EXERCISE DIRECTIONS
Output every entry below word for word, minus the images.

Content starts

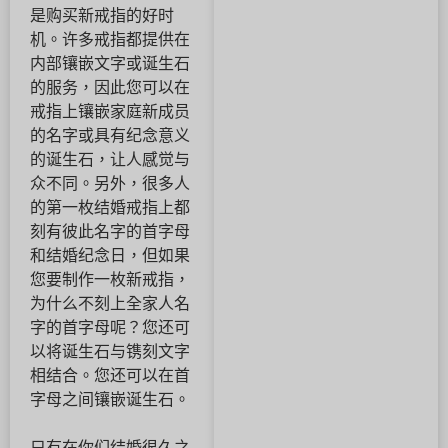
是购买新戒指的好时
机。许多戒指都提供在
内部镶嵌文字或诞生石
的服务，因此您可以在
戒指上镶嵌家庭新成员
的名字或具有纪念意义
的诞生石，让人感觉与
众不同。另外，很多人
的第一枚结婚戒指上都
刻有彼此名字的首字母
和结婚纪念日，但如果
您要制作一枚新戒指，
为什么不刻上全家人名
字的首字母呢？您还可
以将诞生石与镌刻文字
相结合。您还可以在首
字母之间镶嵌诞生石。
只有在你们结婚很久之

Content ends

YOUR SOLUTION
是购买新戒指的好时
机。许多戒指都提供在
内部镶嵌文字或诞生石
的服务，因此您可以在
戒指上镶嵌家庭新成员
的名字或具有纪念意义
的诞生石，让人感觉与
众不同。另外，很多人
的第一枚结婚戒指上都
刻有彼此名字的首字母
和结婚纪念日，但如果
您要制作一枚新戒指，
为什么不刻上全家人名
字的首字母呢？您还可
以将诞生石与镌刻文字
相结合。您还可以在首
字母之间镶嵌诞生石。
只有在你们结婚很久之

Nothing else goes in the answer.